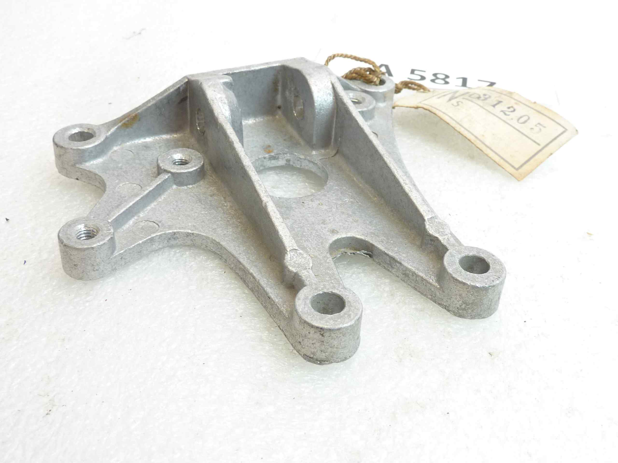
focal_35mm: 38
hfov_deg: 49.0
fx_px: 678
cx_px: 309
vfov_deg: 37.7
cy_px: 232
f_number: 3.3
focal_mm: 4.4
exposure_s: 1/13
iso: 80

************

Type out exactly the span of lines from the one with "hfov_deg: 49.0" to the end of the material above, counting both end lines, and nothing else.

hfov_deg: 49.0
fx_px: 678
cx_px: 309
vfov_deg: 37.7
cy_px: 232
f_number: 3.3
focal_mm: 4.4
exposure_s: 1/13
iso: 80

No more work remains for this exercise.